MOULTRIE — State cuts to community mental health programs, which locally resulted in the loss of treatment centers in Colquitt and Grady counties, fly in the face of a recommendation last year by a governor’s mental health panel.

The Mental Health Service Delivery Commission established in 2007 by Gov. Sonny Perdue recommended in a 2008 report that additional spending is needed on community-based mental health services.

However, cuts to Georgia Pines Community Services, which provides mental health services in six Southwest Georgia counties, was $600,000 last year, according to the executive director of the agency. Projected cuts for the state’s current fiscal year are projected to be at least $200,000 and maybe as much as $300,000.

Georgia Pines cut office counseling services and distribution of medications to some patients as part of cost-cutting measures beginning Sept. 1, according to Executive Director Bob Jones. It will retain home-visit services in the county, but clients will have to travel to Pelham or Thomasville for counseling and other services.

Georgia Pines, which contracts with the state to provide services, also eliminated 15 administrative staff positions.

Albany resident Pace Burt, who owns the Main Street building used by Georgia Pines, offered to reduce the rent in order to keep a presence here but that amount was not enough to keep the office open, Jones said. The agency will use about one-quarter of the building to house employees who make home visits and other support services.

“It wasn’t just the issue of the rent, we were losing money in that Colquitt County operation,” Jones said. “There’s infrastructure. Even if someone was to give us the building rent free we would still be losing money on the rest of it.”

A “ball park” figure for the money lost at the Moultrie office was about $178,000 per year, he said. The value of services provided prior to closing the offices was between $500,000 and $750,000 per year.

Georgia Pines is looking to offer some counseling services, possibly at the Department of Family and Childrens Services or probation office if arrangements can be made with those agencies, Jones said.

On Sept. 21 Jones will make a report to Colquitt County Commission on the closing, including figures on the number of clients served and the drop in those seeking counseling sessions after the Moultrie office closed. Jones said Thursday that he is preparing those numbers and they are currently unavailable.

He also agreed with law enforcement and Colquitt Regional Medical Center personnel who said they will end up dealing with mentally ill Colquitt County residents who do not or are unable to get to Pelham or Thomasville for treatment.

“People needing the services we provide are not going to go away just because the services we provide are going away,” he said. “They’re not cured.

“We’re still doing everything we can to serve the people of Colquitt County. We’re doing the best we can to ensure we do as little harm as we can in this downsizing.”

Burt said he offered rent abatement for the building hoping that the agency could maintain services in the building and with the hope that the state could restore some of the funding next year.

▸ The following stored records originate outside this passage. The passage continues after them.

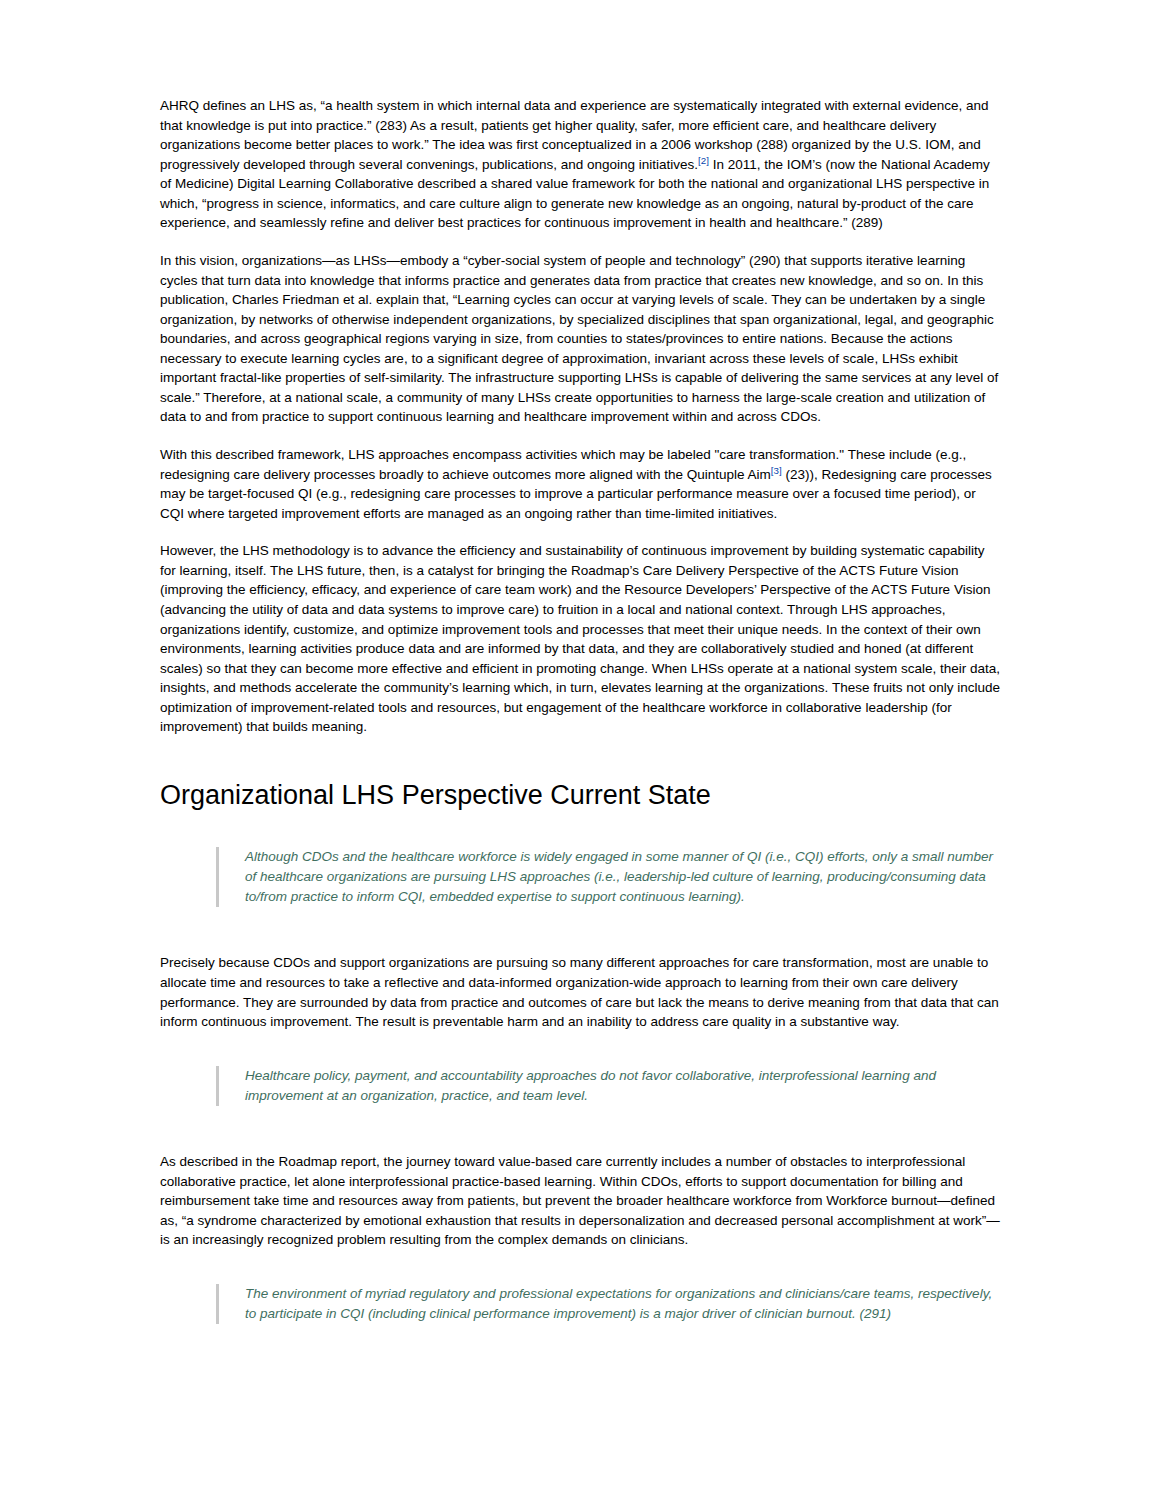AHRQ defines an LHS as, “a health system in which internal data and experience are systematically integrated with external evidence, and that knowledge is put into practice.” (283) As a result, patients get higher quality, safer, more efficient care, and healthcare delivery organizations become better places to work.” The idea was first conceptualized in a 2006 workshop (288) organized by the U.S. IOM, and progressively developed through several convenings, publications, and ongoing initiatives.[2] In 2011, the IOM’s (now the National Academy of Medicine) Digital Learning Collaborative described a shared value framework for both the national and organizational LHS perspective in which, “progress in science, informatics, and care culture align to generate new knowledge as an ongoing, natural by-product of the care experience, and seamlessly refine and deliver best practices for continuous improvement in health and healthcare.” (289)
In this vision, organizations—as LHSs—embody a “cyber-social system of people and technology” (290) that supports iterative learning cycles that turn data into knowledge that informs practice and generates data from practice that creates new knowledge, and so on. In this publication, Charles Friedman et al. explain that, “Learning cycles can occur at varying levels of scale. They can be undertaken by a single organization, by networks of otherwise independent organizations, by specialized disciplines that span organizational, legal, and geographic boundaries, and across geographical regions varying in size, from counties to states/provinces to entire nations. Because the actions necessary to execute learning cycles are, to a significant degree of approximation, invariant across these levels of scale, LHSs exhibit important fractal-like properties of self-similarity. The infrastructure supporting LHSs is capable of delivering the same services at any level of scale.” Therefore, at a national scale, a community of many LHSs create opportunities to harness the large-scale creation and utilization of data to and from practice to support continuous learning and healthcare improvement within and across CDOs.
With this described framework, LHS approaches encompass activities which may be labeled "care transformation." These include (e.g., redesigning care delivery processes broadly to achieve outcomes more aligned with the Quintuple Aim[3] (23)), Redesigning care processes may be target-focused QI (e.g., redesigning care processes to improve a particular performance measure over a focused time period), or CQI where targeted improvement efforts are managed as an ongoing rather than time-limited initiatives.
However, the LHS methodology is to advance the efficiency and sustainability of continuous improvement by building systematic capability for learning, itself. The LHS future, then, is a catalyst for bringing the Roadmap’s Care Delivery Perspective of the ACTS Future Vision (improving the efficiency, efficacy, and experience of care team work) and the Resource Developers’ Perspective of the ACTS Future Vision (advancing the utility of data and data systems to improve care) to fruition in a local and national context. Through LHS approaches, organizations identify, customize, and optimize improvement tools and processes that meet their unique needs. In the context of their own environments, learning activities produce data and are informed by that data, and they are collaboratively studied and honed (at different scales) so that they can become more effective and efficient in promoting change. When LHSs operate at a national system scale, their data, insights, and methods accelerate the community’s learning which, in turn, elevates learning at the organizations. These fruits not only include optimization of improvement-related tools and resources, but engagement of the healthcare workforce in collaborative leadership (for improvement) that builds meaning.
Organizational LHS Perspective Current State
Although CDOs and the healthcare workforce is widely engaged in some manner of QI (i.e., CQI) efforts, only a small number of healthcare organizations are pursuing LHS approaches (i.e., leadership-led culture of learning, producing/consuming data to/from practice to inform CQI, embedded expertise to support continuous learning).
Precisely because CDOs and support organizations are pursuing so many different approaches for care transformation, most are unable to allocate time and resources to take a reflective and data-informed organization-wide approach to learning from their own care delivery performance. They are surrounded by data from practice and outcomes of care but lack the means to derive meaning from that data that can inform continuous improvement. The result is preventable harm and an inability to address care quality in a substantive way.
Healthcare policy, payment, and accountability approaches do not favor collaborative, interprofessional learning and improvement at an organization, practice, and team level.
As described in the Roadmap report, the journey toward value-based care currently includes a number of obstacles to interprofessional collaborative practice, let alone interprofessional practice-based learning. Within CDOs, efforts to support documentation for billing and reimbursement take time and resources away from patients, but prevent the broader healthcare workforce from Workforce burnout—defined as, “a syndrome characterized by emotional exhaustion that results in depersonalization and decreased personal accomplishment at work”—is an increasingly recognized problem resulting from the complex demands on clinicians.
The environment of myriad regulatory and professional expectations for organizations and clinicians/care teams, respectively, to participate in CQI (including clinical performance improvement) is a major driver of clinician burnout. (291)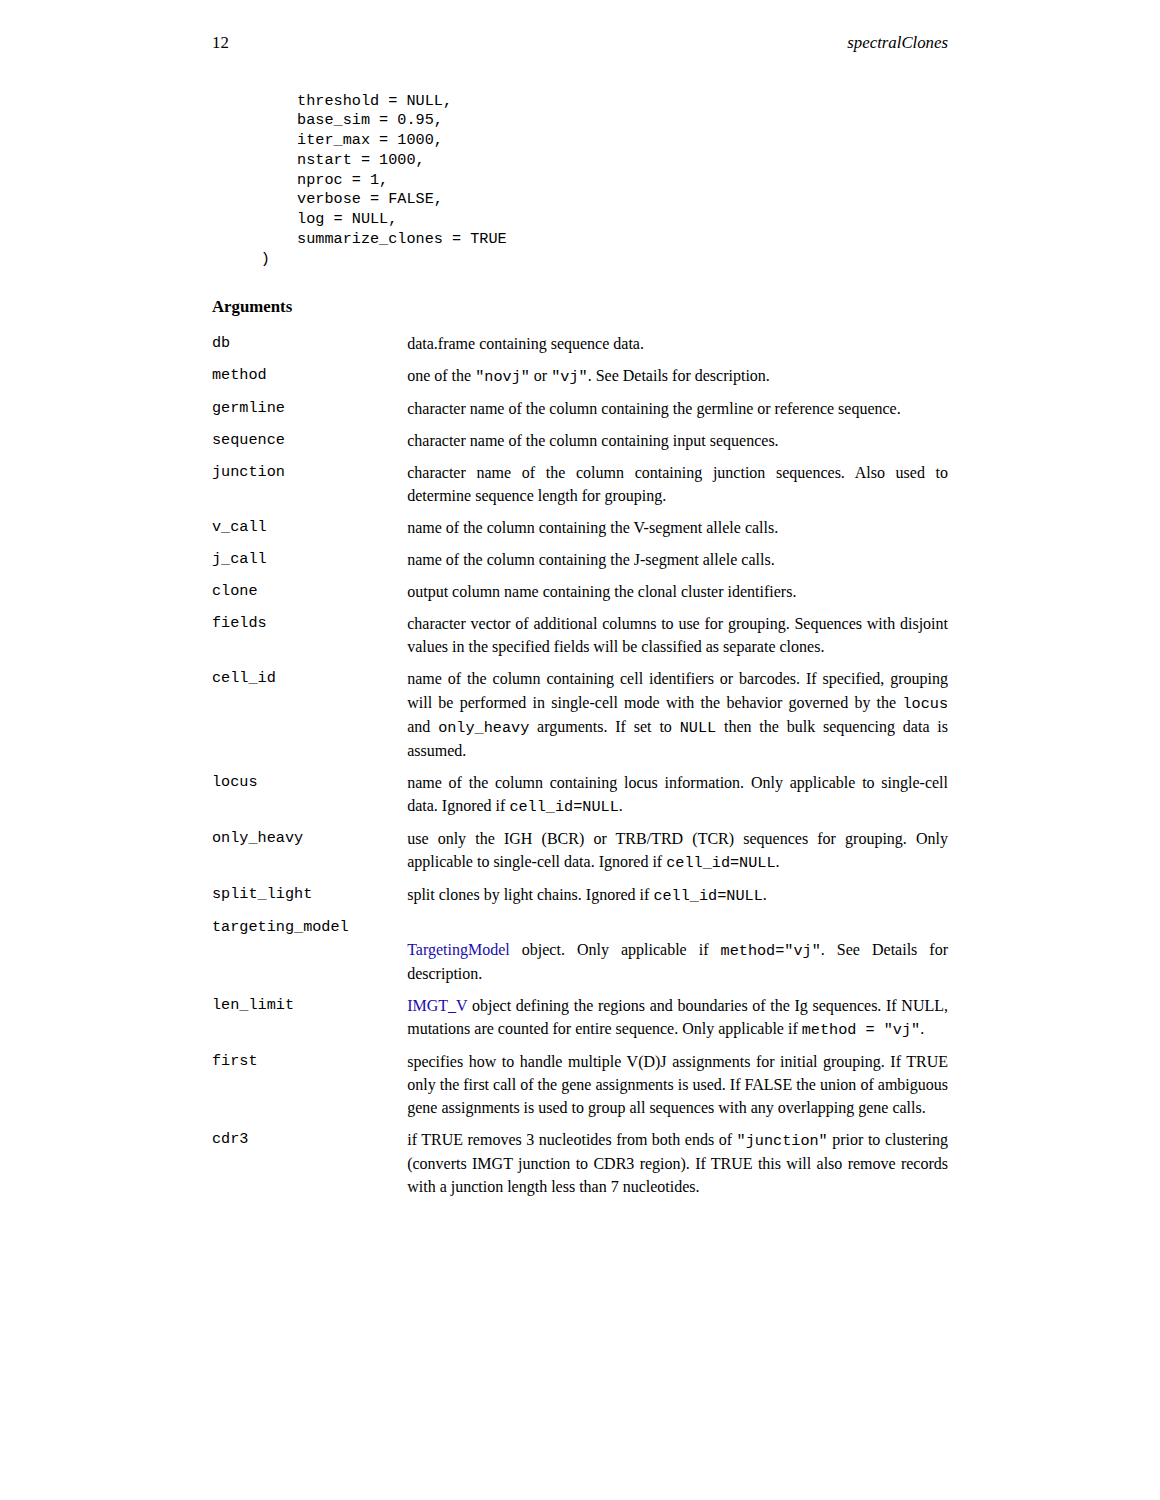12 spectralClones
    threshold = NULL,
    base_sim = 0.95,
    iter_max = 1000,
    nstart = 1000,
    nproc = 1,
    verbose = FALSE,
    log = NULL,
    summarize_clones = TRUE
)
Arguments
db
data.frame containing sequence data.
method
one of the "novj" or "vj". See Details for description.
germline
character name of the column containing the germline or reference sequence.
sequence
character name of the column containing input sequences.
junction
character name of the column containing junction sequences. Also used to determine sequence length for grouping.
v_call
name of the column containing the V-segment allele calls.
j_call
name of the column containing the J-segment allele calls.
clone
output column name containing the clonal cluster identifiers.
fields
character vector of additional columns to use for grouping. Sequences with disjoint values in the specified fields will be classified as separate clones.
cell_id
name of the column containing cell identifiers or barcodes. If specified, grouping will be performed in single-cell mode with the behavior governed by the locus and only_heavy arguments. If set to NULL then the bulk sequencing data is assumed.
locus
name of the column containing locus information. Only applicable to single-cell data. Ignored if cell_id=NULL.
only_heavy
use only the IGH (BCR) or TRB/TRD (TCR) sequences for grouping. Only applicable to single-cell data. Ignored if cell_id=NULL.
split_light
split clones by light chains. Ignored if cell_id=NULL.
targeting_model
TargetingModel object. Only applicable if method="vj". See Details for description.
len_limit
IMGT_V object defining the regions and boundaries of the Ig sequences. If NULL, mutations are counted for entire sequence. Only applicable if method = "vj".
first
specifies how to handle multiple V(D)J assignments for initial grouping. If TRUE only the first call of the gene assignments is used. If FALSE the union of ambiguous gene assignments is used to group all sequences with any overlapping gene calls.
cdr3
if TRUE removes 3 nucleotides from both ends of "junction" prior to clustering (converts IMGT junction to CDR3 region). If TRUE this will also remove records with a junction length less than 7 nucleotides.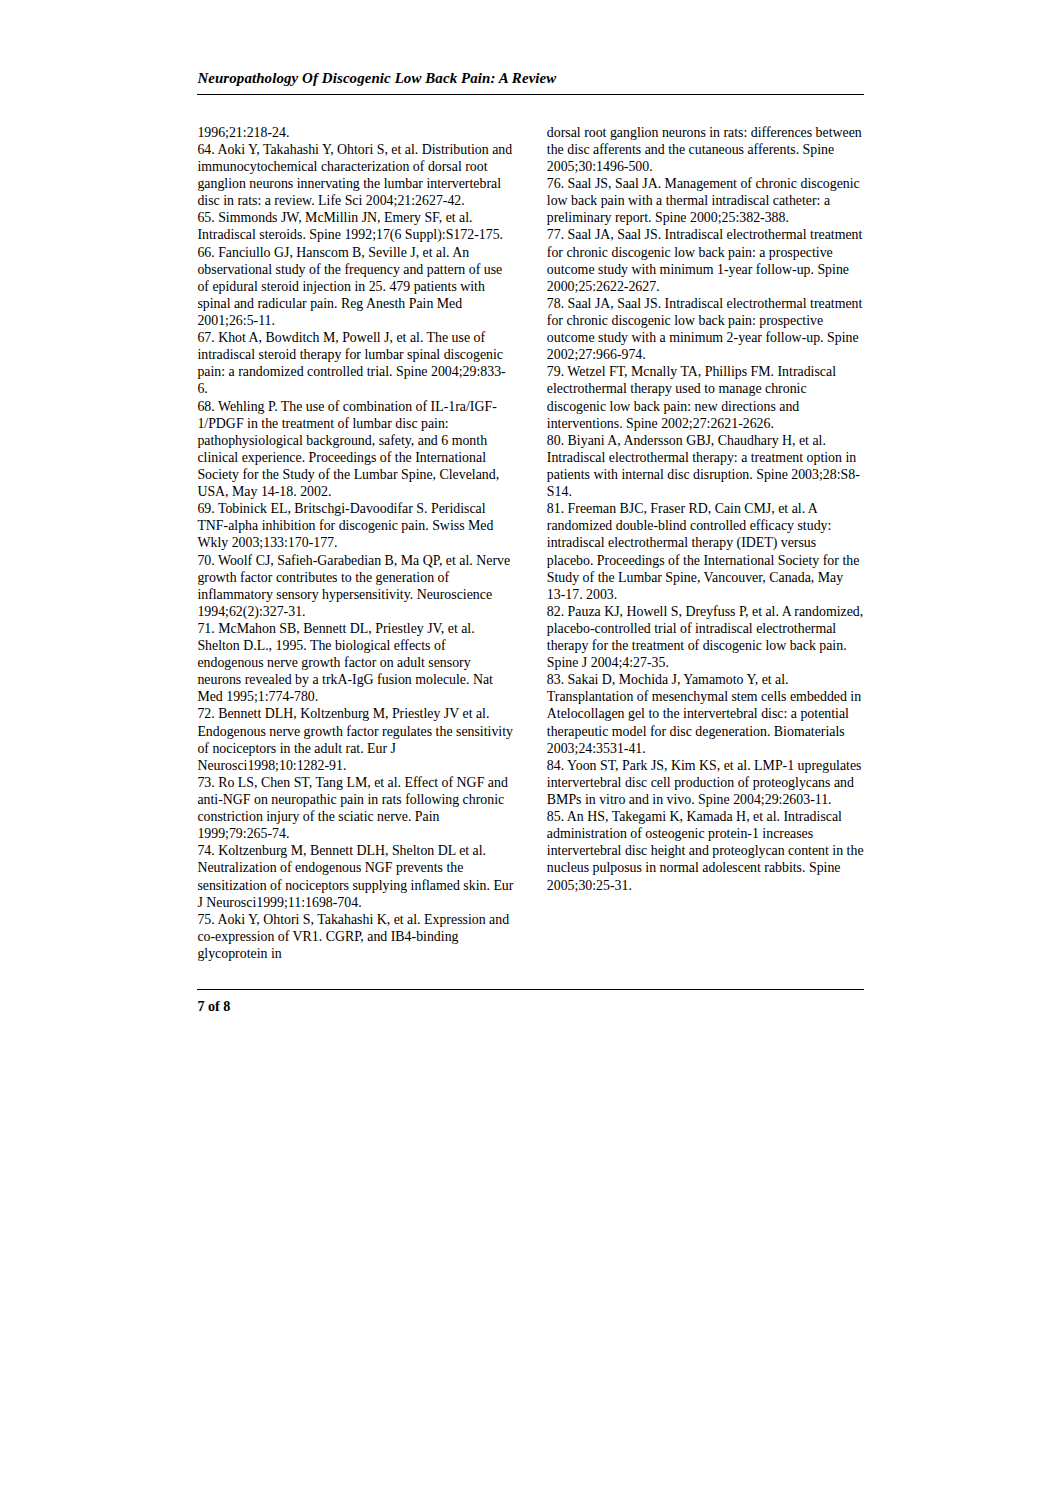Neuropathology Of Discogenic Low Back Pain: A Review
1996;21:218-24.
64. Aoki Y, Takahashi Y, Ohtori S, et al. Distribution and immunocytochemical characterization of dorsal root ganglion neurons innervating the lumbar intervertebral disc in rats: a review. Life Sci 2004;21:2627-42.
65. Simmonds JW, McMillin JN, Emery SF, et al. Intradiscal steroids. Spine 1992;17(6 Suppl):S172-175.
66. Fanciullo GJ, Hanscom B, Seville J, et al. An observational study of the frequency and pattern of use of epidural steroid injection in 25. 479 patients with spinal and radicular pain. Reg Anesth Pain Med 2001;26:5-11.
67. Khot A, Bowditch M, Powell J, et al. The use of intradiscal steroid therapy for lumbar spinal discogenic pain: a randomized controlled trial. Spine 2004;29:833-6.
68. Wehling P. The use of combination of IL-1ra/IGF-1/PDGF in the treatment of lumbar disc pain: pathophysiological background, safety, and 6 month clinical experience. Proceedings of the International Society for the Study of the Lumbar Spine, Cleveland, USA, May 14-18. 2002.
69. Tobinick EL, Britschgi-Davoodifar S. Peridiscal TNF-alpha inhibition for discogenic pain. Swiss Med Wkly 2003;133:170-177.
70. Woolf CJ, Safieh-Garabedian B, Ma QP, et al. Nerve growth factor contributes to the generation of inflammatory sensory hypersensitivity. Neuroscience 1994;62(2):327-31.
71. McMahon SB, Bennett DL, Priestley JV, et al. Shelton D.L., 1995. The biological effects of endogenous nerve growth factor on adult sensory neurons revealed by a trkA-IgG fusion molecule. Nat Med 1995;1:774-780.
72. Bennett DLH, Koltzenburg M, Priestley JV et al. Endogenous nerve growth factor regulates the sensitivity of nociceptors in the adult rat. Eur J Neurosci1998;10:1282-91.
73. Ro LS, Chen ST, Tang LM, et al. Effect of NGF and anti-NGF on neuropathic pain in rats following chronic constriction injury of the sciatic nerve. Pain 1999;79:265-74.
74. Koltzenburg M, Bennett DLH, Shelton DL et al. Neutralization of endogenous NGF prevents the sensitization of nociceptors supplying inflamed skin. Eur J Neurosci1999;11:1698-704.
75. Aoki Y, Ohtori S, Takahashi K, et al. Expression and co-expression of VR1. CGRP, and IB4-binding glycoprotein in
dorsal root ganglion neurons in rats: differences between the disc afferents and the cutaneous afferents. Spine 2005;30:1496-500.
76. Saal JS, Saal JA. Management of chronic discogenic low back pain with a thermal intradiscal catheter: a preliminary report. Spine 2000;25:382-388.
77. Saal JA, Saal JS. Intradiscal electrothermal treatment for chronic discogenic low back pain: a prospective outcome study with minimum 1-year follow-up. Spine 2000;25:2622-2627.
78. Saal JA, Saal JS. Intradiscal electrothermal treatment for chronic discogenic low back pain: prospective outcome study with a minimum 2-year follow-up. Spine 2002;27:966-974.
79. Wetzel FT, Mcnally TA, Phillips FM. Intradiscal electrothermal therapy used to manage chronic discogenic low back pain: new directions and interventions. Spine 2002;27:2621-2626.
80. Biyani A, Andersson GBJ, Chaudhary H, et al. Intradiscal electrothermal therapy: a treatment option in patients with internal disc disruption. Spine 2003;28:S8-S14.
81. Freeman BJC, Fraser RD, Cain CMJ, et al. A randomized double-blind controlled efficacy study: intradiscal electrothermal therapy (IDET) versus placebo. Proceedings of the International Society for the Study of the Lumbar Spine, Vancouver, Canada, May 13-17. 2003.
82. Pauza KJ, Howell S, Dreyfuss P, et al. A randomized, placebo-controlled trial of intradiscal electrothermal therapy for the treatment of discogenic low back pain. Spine J 2004;4:27-35.
83. Sakai D, Mochida J, Yamamoto Y, et al. Transplantation of mesenchymal stem cells embedded in Atelocollagen gel to the intervertebral disc: a potential therapeutic model for disc degeneration. Biomaterials 2003;24:3531-41.
84. Yoon ST, Park JS, Kim KS, et al. LMP-1 upregulates intervertebral disc cell production of proteoglycans and BMPs in vitro and in vivo. Spine 2004;29:2603-11.
85. An HS, Takegami K, Kamada H, et al. Intradiscal administration of osteogenic protein-1 increases intervertebral disc height and proteoglycan content in the nucleus pulposus in normal adolescent rabbits. Spine 2005;30:25-31.
7 of 8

“We were trying to do something to keep them there,” he said. “There’s been a lot of officials in Moultrie who wanted them to stay. We thought we would at least try to work with them on rent abatement. Moultrie’s growing and we wanted them to have those services.”

Burt said he is giving the agency a good deal on rent to keep them in Moultrie, even with the reduced capacity.

“We thought it was important to keep a presence, and hopefully they’ll keep Moultrie in mind.”

In addition to Colquitt and Grady counties, Georgia Pines also serves Decatur, Mitchell, Seminole and Thomas counties.

Prior to the state cuts to community mental health providers in the previous two budget years, a mental health advocacy group had given Georgia a grade of “D” for mental health services. The National Alliance for the Mentally Ill also noted that in 2006 the state ranked 44th in per capita spending at $49.88.

A 2009 report card from the group also gave the state a “D” grade. Among urgent needs listed were strong leadership by the governor and Legislature, improved patient care and safety in hospitals, and increased access to community-based services.